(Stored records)
____________________

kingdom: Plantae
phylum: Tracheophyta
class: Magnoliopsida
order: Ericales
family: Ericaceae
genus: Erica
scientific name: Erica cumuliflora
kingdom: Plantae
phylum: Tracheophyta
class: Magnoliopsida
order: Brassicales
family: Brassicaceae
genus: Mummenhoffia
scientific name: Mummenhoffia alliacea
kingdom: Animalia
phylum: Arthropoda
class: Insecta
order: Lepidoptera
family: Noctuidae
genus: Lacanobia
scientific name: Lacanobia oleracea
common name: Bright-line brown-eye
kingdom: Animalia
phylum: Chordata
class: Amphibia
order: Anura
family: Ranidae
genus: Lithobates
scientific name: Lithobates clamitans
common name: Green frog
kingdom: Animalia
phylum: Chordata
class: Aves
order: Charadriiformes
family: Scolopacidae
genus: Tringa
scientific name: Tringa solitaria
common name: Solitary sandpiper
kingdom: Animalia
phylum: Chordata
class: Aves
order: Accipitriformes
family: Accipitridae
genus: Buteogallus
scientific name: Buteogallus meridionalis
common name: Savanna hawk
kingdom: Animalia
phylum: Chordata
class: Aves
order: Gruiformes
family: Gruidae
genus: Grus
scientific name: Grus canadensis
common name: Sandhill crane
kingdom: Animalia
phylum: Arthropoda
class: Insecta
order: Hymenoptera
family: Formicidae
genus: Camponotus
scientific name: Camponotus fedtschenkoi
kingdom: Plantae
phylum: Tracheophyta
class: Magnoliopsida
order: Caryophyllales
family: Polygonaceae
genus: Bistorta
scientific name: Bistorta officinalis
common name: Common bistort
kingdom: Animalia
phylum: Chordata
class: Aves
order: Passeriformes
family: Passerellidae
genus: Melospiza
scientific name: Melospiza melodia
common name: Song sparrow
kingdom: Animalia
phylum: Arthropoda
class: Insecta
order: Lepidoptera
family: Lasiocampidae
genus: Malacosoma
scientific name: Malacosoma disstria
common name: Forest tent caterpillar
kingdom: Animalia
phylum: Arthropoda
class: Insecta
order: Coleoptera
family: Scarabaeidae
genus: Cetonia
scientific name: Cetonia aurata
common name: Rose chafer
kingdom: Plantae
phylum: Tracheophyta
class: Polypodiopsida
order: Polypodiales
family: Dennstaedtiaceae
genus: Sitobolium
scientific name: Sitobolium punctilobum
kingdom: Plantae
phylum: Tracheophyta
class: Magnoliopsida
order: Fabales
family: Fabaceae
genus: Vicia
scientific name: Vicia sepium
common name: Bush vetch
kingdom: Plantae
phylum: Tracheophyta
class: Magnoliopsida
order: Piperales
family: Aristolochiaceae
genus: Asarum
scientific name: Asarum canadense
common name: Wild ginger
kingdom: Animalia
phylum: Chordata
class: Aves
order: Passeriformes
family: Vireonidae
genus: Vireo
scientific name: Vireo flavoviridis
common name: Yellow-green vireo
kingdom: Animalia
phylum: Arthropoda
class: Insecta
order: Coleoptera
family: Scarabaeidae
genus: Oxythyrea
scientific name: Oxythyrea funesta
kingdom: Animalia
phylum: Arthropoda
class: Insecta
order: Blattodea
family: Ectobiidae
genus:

____________________

### TASK BRIEF
Reproduce every line of the entries above verbatim, keeping their original order.

### EXERCISE OUTPUT
kingdom: Plantae
phylum: Tracheophyta
class: Magnoliopsida
order: Ericales
family: Ericaceae
genus: Erica
scientific name: Erica cumuliflora
kingdom: Plantae
phylum: Tracheophyta
class: Magnoliopsida
order: Brassicales
family: Brassicaceae
genus: Mummenhoffia
scientific name: Mummenhoffia alliacea
kingdom: Animalia
phylum: Arthropoda
class: Insecta
order: Lepidoptera
family: Noctuidae
genus: Lacanobia
scientific name: Lacanobia oleracea
common name: Bright-line brown-eye
kingdom: Animalia
phylum: Chordata
class: Amphibia
order: Anura
family: Ranidae
genus: Lithobates
scientific name: Lithobates clamitans
common name: Green frog
kingdom: Animalia
phylum: Chordata
class: Aves
order: Charadriiformes
family: Scolopacidae
genus: Tringa
scientific name: Tringa solitaria
common name: Solitary sandpiper
kingdom: Animalia
phylum: Chordata
class: Aves
order: Accipitriformes
family: Accipitridae
genus: Buteogallus
scientific name: Buteogallus meridionalis
common name: Savanna hawk
kingdom: Animalia
phylum: Chordata
class: Aves
order: Gruiformes
family: Gruidae
genus: Grus
scientific name: Grus canadensis
common name: Sandhill crane
kingdom: Animalia
phylum: Arthropoda
class: Insecta
order: Hymenoptera
family: Formicidae
genus: Camponotus
scientific name: Camponotus fedtschenkoi
kingdom: Plantae
phylum: Tracheophyta
class: Magnoliopsida
order: Caryophyllales
family: Polygonaceae
genus: Bistorta
scientific name: Bistorta officinalis
common name: Common bistort
kingdom: Animalia
phylum: Chordata
class: Aves
order: Passeriformes
family: Passerellidae
genus: Melospiza
scientific name: Melospiza melodia
common name: Song sparrow
kingdom: Animalia
phylum: Arthropoda
class: Insecta
order: Lepidoptera
family: Lasiocampidae
genus: Malacosoma
scientific name: Malacosoma disstria
common name: Forest tent caterpillar
kingdom: Animalia
phylum: Arthropoda
class: Insecta
order: Coleoptera
family: Scarabaeidae
genus: Cetonia
scientific name: Cetonia aurata
common name: Rose chafer
kingdom: Plantae
phylum: Tracheophyta
class: Polypodiopsida
order: Polypodiales
family: Dennstaedtiaceae
genus: Sitobolium
scientific name: Sitobolium punctilobum
kingdom: Plantae
phylum: Tracheophyta
class: Magnoliopsida
order: Fabales
family: Fabaceae
genus: Vicia
scientific name: Vicia sepium
common name: Bush vetch
kingdom: Plantae
phylum: Tracheophyta
class: Magnoliopsida
order: Piperales
family: Aristolochiaceae
genus: Asarum
scientific name: Asarum canadense
common name: Wild ginger
kingdom: Animalia
phylum: Chordata
class: Aves
order: Passeriformes
family: Vireonidae
genus: Vireo
scientific name: Vireo flavoviridis
common name: Yellow-green vireo
kingdom: Animalia
phylum: Arthropoda
class: Insecta
order: Coleoptera
family: Scarabaeidae
genus: Oxythyrea
scientific name: Oxythyrea funesta
kingdom: Animalia
phylum: Arthropoda
class: Insecta
order: Blattodea
family: Ectobiidae
genus:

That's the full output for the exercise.